For the first time this afternoon, Claudia felt a faint stirring of hope. Strange as it might seem, Butico’s procrastination might actually work in her favour. Defrauding merchants was undoubtedly a crime, but quite how far the Security Police were prepared to push the matter was moot. Give him a good old-fashioned conspiracy and you wouldn’t see Marcus Cornelius for dust, and this was Rome, after all. Plots hatched faster than lice, all she had to do was hold on to her nerve.

She was approaching the corner by the prison on Silversmith’s Rise when a rainbow exploded from a tavern.

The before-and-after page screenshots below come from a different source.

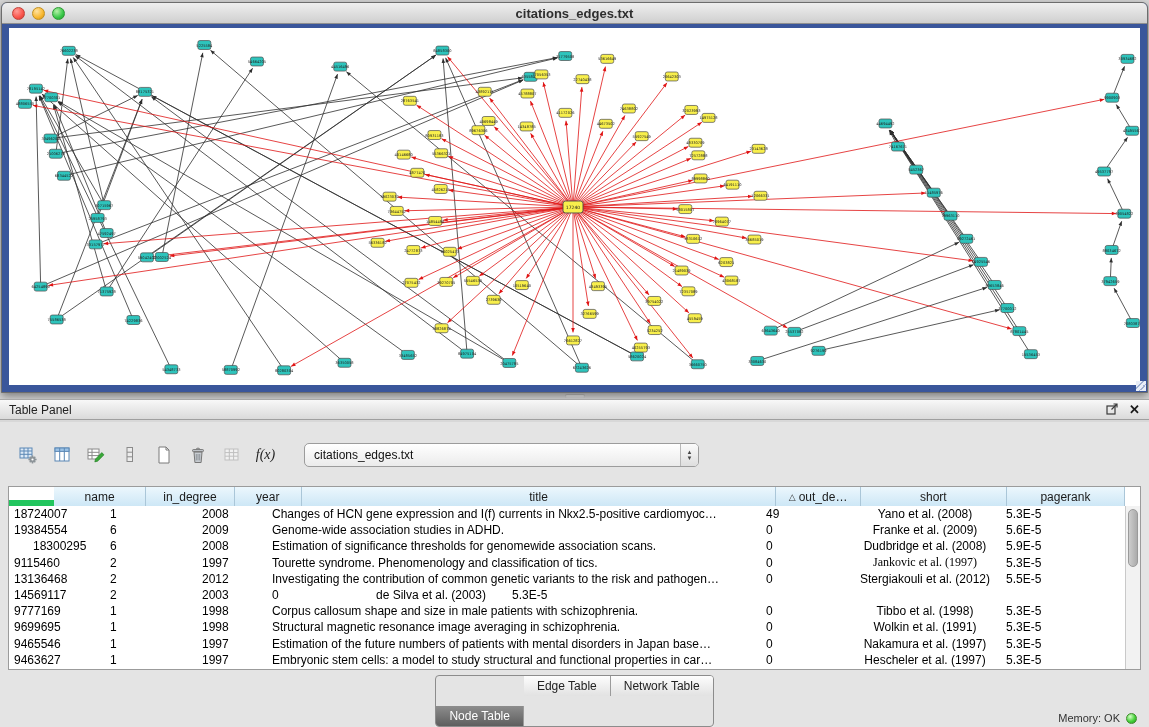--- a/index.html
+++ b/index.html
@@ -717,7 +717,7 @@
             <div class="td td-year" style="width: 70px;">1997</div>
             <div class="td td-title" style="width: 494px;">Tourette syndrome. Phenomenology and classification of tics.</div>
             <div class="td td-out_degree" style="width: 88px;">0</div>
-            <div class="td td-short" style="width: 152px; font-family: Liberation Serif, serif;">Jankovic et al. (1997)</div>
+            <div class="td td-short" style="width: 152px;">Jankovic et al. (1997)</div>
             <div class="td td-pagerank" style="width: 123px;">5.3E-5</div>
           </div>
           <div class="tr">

‘Get out and stay out,’ the landlord was bellowing. ‘All of you!’

‘Good sir, I must protest,’ the smallest and most portly element of the rainbow complained, as it picked itself up from the flagstones. ‘These dear ladies—’

‘Them ain’t ladies, and them ain’t expensive, neither. Set one foot within ten yards of this establishment, you
or
yer cheap tarts, and I’ll set the dogs on yer.’

‘Go to hell,’ one of the ladies in question retorted, and the shortest and most portly component of the rainbow groaned.

‘Such sentiments, dear Jemima, aid our cause not.’

To prove his point, a volley of trunks, packs and cases came hurtling through the hostelry door, much to the delight of the crowd which was starting to gather. Far from being embarrassed by the concourse, his little fat face brightened.

‘An audience,’ he breathed, and when he bowed, the feather in his bright blue turban swept the ground. ‘Ladies and gentlemen, allow me to acquaint you with “Caspar’s Spectaculars”. Pantomime, opera, tragedy—’

‘Ham!’ someone shouted.

‘—comedy, drama, political satire—’

‘Your actors are so wooden,’ another wag called, ‘I’ve seen better performances from oak trees.’

The crowd quickly warmed to the theme. ‘Oak-smoked hams!‘

‘With lots of stuffing,’ someone added, indicating Caspar’s rotund belly.

Then a wagon delivering jars of olive oil to an address up the hill came rumbling round the corner to spoil the fun and, with one last rattle of good-natured insults, the audience dispersed into the night. Claudia would have gone, too, only she was stuck between the cart and the tavern wall.

There were about twenty members in Caspar’s patchwork troupe, she counted. Mostly male, but the group also included half a dozen well-upholstered girls.

‘Madam. I am utterly charmed to make your acquaintance.’

This time Caspar swept off his turban when he bowed, revealing a gleaming bald head encircled by tight black shiny curls. A better arena for staging a performance Claudia hadn’t seen, even in the Theatre of Marcellus. He replaced the turban and brushed the dust off his rose-red embroidered tunic.

‘I trust this ugly contretemps will not deter you from coming along to enjoy one of Caspar’s Spectaculars whilst the company is in Rome?’ He flicked a piece of stale pie crust off his elbow. ‘Mention my name at the door, dear lady, and you are assured of the best seat in the house.’